In the preface, Kemp writes: “As I went on reading the book, I felt a personal interest in the sayings, the doings and careers of the people, who each play their part in the events of Warwick.”

That same sense of a personal interest in the people, communities, businesses, and events of this town, first led me first to become a town councillor in 2015 and then to be Mayor of Warwick.

Being mayor, that personal interest has significantly deepened. It’s evolved from interest to heartfelt investment.

The betterment of Warwick was always in my head, but today, through being mayor, its past, present, and future, courses through my veins. Being mayor does something to you that is not entirely explainable; especially in Warwick when you join a chain of people that began in 1664.

No civic year could have begun better than launching into Warwick’s summer of festivals. At the heart of festivals is the Warwick Folk Festival, which brightens and lightens the town, and I look forward to celebrating its 40th year this summer with organisers.

Last year, more than ever, Warwick remembered those who fell fighting during the First World War in the most magnificent and memorable way – the Warwick Poppies project. The project started out wanting to make a poppy for each of the 11,500 fallen in the Royal Warwickshire Regiment – and ended up with 65,000.

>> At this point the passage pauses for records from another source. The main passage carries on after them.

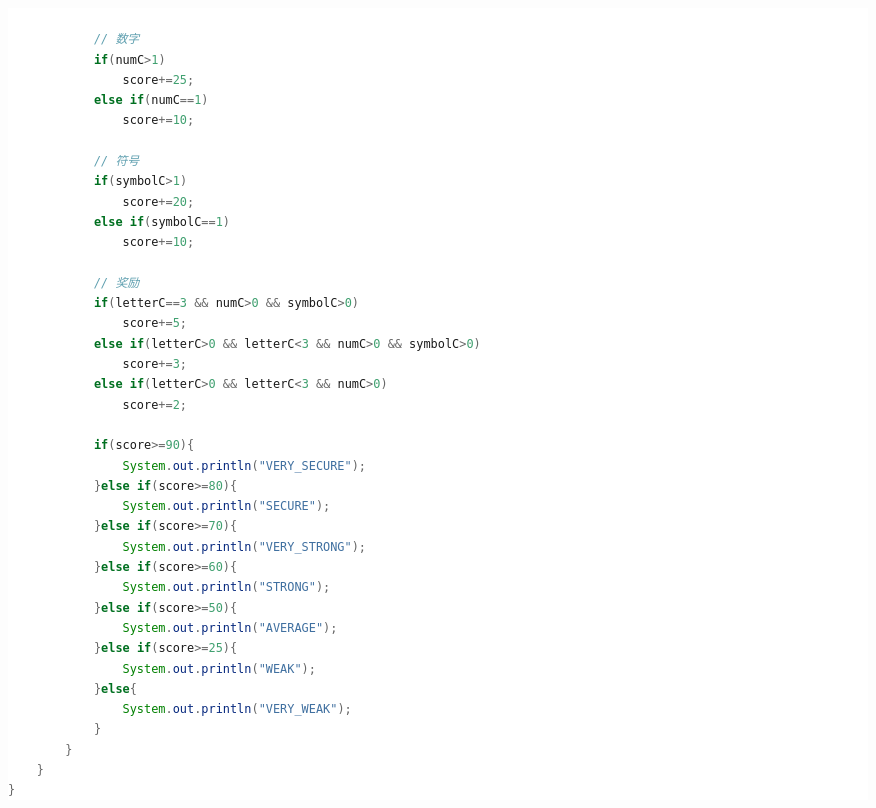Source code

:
 ```java
            
            // 数字
            if(numC>1)
                score+=25;
            else if(numC==1)
                score+=10;
            
            // 符号
            if(symbolC>1)
                score+=20;
            else if(symbolC==1)
                score+=10;
            
            // 奖励       
            if(letterC==3 && numC>0 && symbolC>0)
                score+=5;
            else if(letterC>0 && letterC<3 && numC>0 && symbolC>0)
                score+=3;
            else if(letterC>0 && letterC<3 && numC>0)
                score+=2;
            
            if(score>=90){
                System.out.println("VERY_SECURE");
            }else if(score>=80){
                System.out.println("SECURE");
            }else if(score>=70){
                System.out.println("VERY_STRONG");
            }else if(score>=60){
                System.out.println("STRONG");
            }else if(score>=50){
                System.out.println("AVERAGE");
            }else if(score>=25){
                System.out.println("WEAK");
            }else{
                System.out.println("VERY_WEAK");
            }
        }
    }
}
```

This year has been a whirlwind of events, business openings, hosting civic dignitaries and representing our town at events. During this civic year it has been my absolute pleasure to celebrate 15 new store, business and hospitality openings in Warwick.

We also have an outstanding amount of people involved in Warwick’s charitable community and it’s been fantastic to support four town charities; the Lord Leycester Hospital, St Mary’s Church, Evelyn’s Gift and Safeline.

Behind every mayor is an equally hard-working team and I could not have managed this year’s schedule without the support of my husband and consort Mark. My thanks also goes to the team at the town council office who were the engine room that always kept me at full steam ahead.

I was also grateful to my constituents in the new Leafield ward to elect me as their councillor for 2019-2023.

At this year’s mayor-making, I will be proud to introduce a new award to recognise those who delivered outstanding service to the town – the Golden Bear awards. The Golden Bears are gold pin badges and represent my absolute and joyful respect for the winners’ contribution to the town.

It has truly been an honour to serve as mayor and I have loved every minute of it.”